4xx responses log at info level; 5xx at error level (see substrate-common.errors.register_handlers).


Deployment

FROM python:3.12-slim
COPY --from=ghcr.io/astral-sh/uv:latest /uv /usr/local/bin/uv
WORKDIR /app
COPY pyproject.toml .
RUN uv sync --no-dev --frozen 2>/dev/null || uv sync --no-dev
COPY src/ src/
EXPOSE 8080
CMD ["uv", "run", "uvicorn", "src.main:app", "--host", "0.0.0.0", "--port", "8080"]
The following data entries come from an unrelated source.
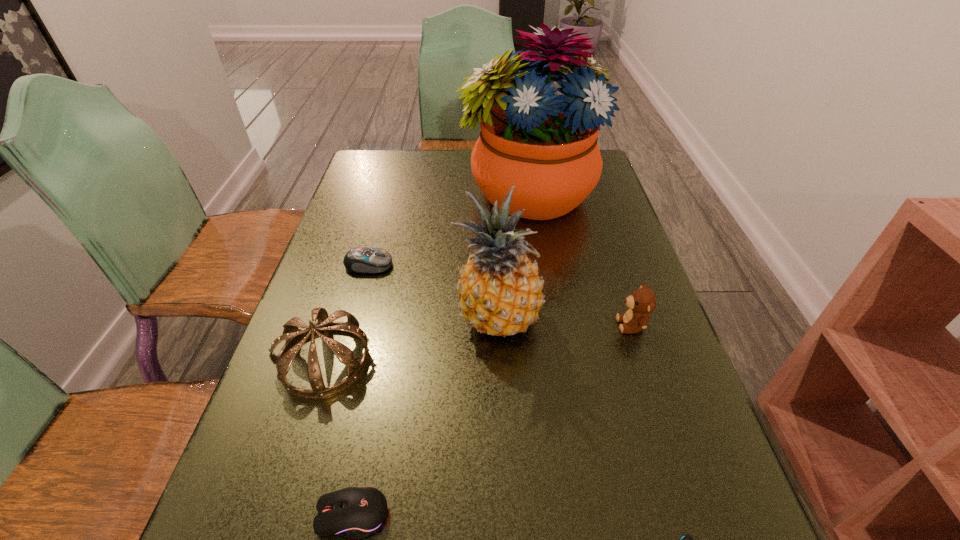
Where is `vacant space that satisfies the following two spatial constraints: 1. on the wheel side of the farthest mouse; 2. on the left side of the pineapple`? vacant space that satisfies the following two spatial constraints: 1. on the wheel side of the farthest mouse; 2. on the left side of the pineapple is located at coordinates (353, 319).

Locate an element on the screen. This screenshot has width=960, height=540. free space in the image that satisfies the following two spatial constraints: 1. on the wheel side of the second farthest object; 2. on the back side of the pineapple is located at coordinates (353, 319).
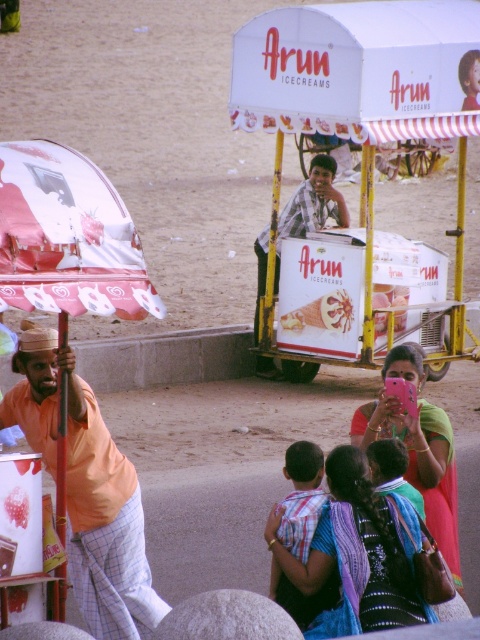
Question: Considering the real-world distances, which object is farthest from the orange cotton shirt at left?

Choices:
 (A) blue fabric sari at lower center
 (B) white cardboard cart at center
 (C) matte pink phone at center

Answer: (B)

Question: Is orange cotton shirt at left positioned in front of blue fabric sari at lower center?

Choices:
 (A) no
 (B) yes

Answer: (B)

Question: Considering the real-world distances, which object is farthest from the blue fabric sari at lower center?

Choices:
 (A) white cardboard cart at center
 (B) orange cotton shirt at left
 (C) matte pink phone at center

Answer: (A)

Question: Which of the following is the farthest from the observer?

Choices:
 (A) blue fabric sari at lower center
 (B) orange cotton shirt at left

Answer: (A)

Question: Does white cardboard cart at center lie behind orange cotton shirt at left?

Choices:
 (A) no
 (B) yes

Answer: (B)

Question: Can you confirm if white cardboard cart at center is positioned to the right of matte pink phone at center?

Choices:
 (A) yes
 (B) no

Answer: (A)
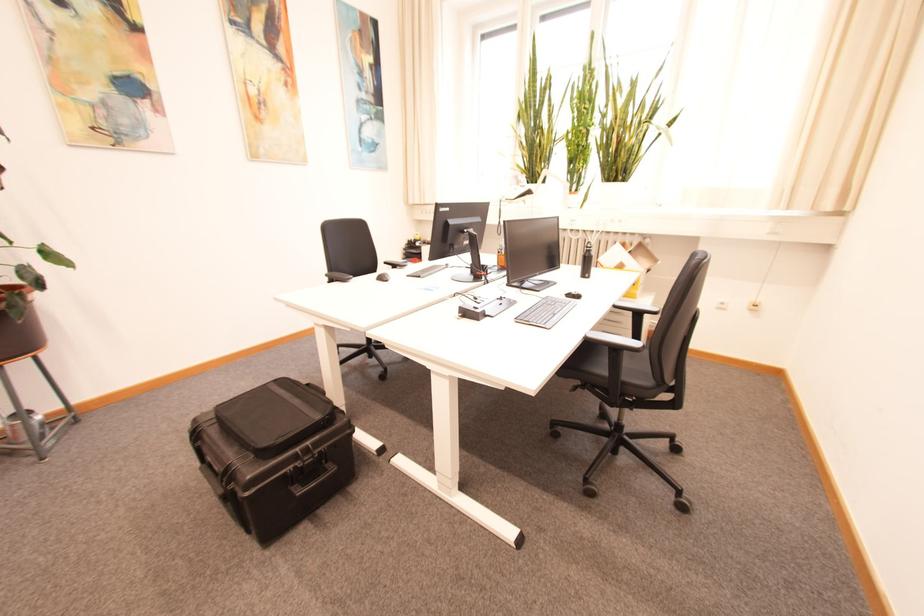
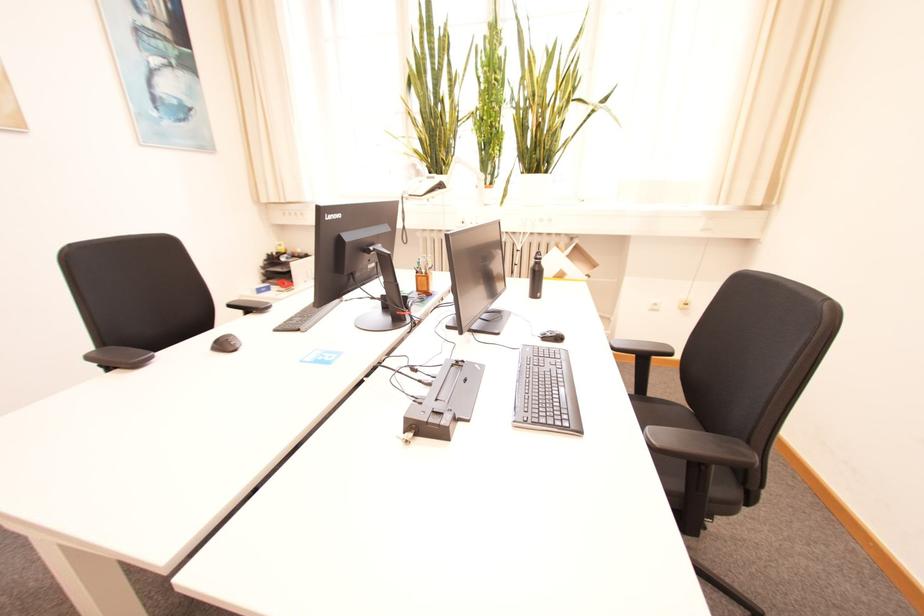
The point at (530, 187) is marked in the first image. Where is the corresponding point in the second image?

In compose, the gateway runs on the substrate_internal bridge with DNS name gateway; host publishes 8180:8080 for debug.


Observability

Structured JSON logs via structlog: - gateway_started / gateway_stopped lifecycle - auth_failed (warning) - upstream_error (warning) on proxy failures - jwks_refreshed when the cache reloads - sse_replay, sse_client_connected, sse_client_disconnected

Per-request metrics (request count, latency, JWKS cache hit rate) are not currently emitted — a Prometheus exporter is planned.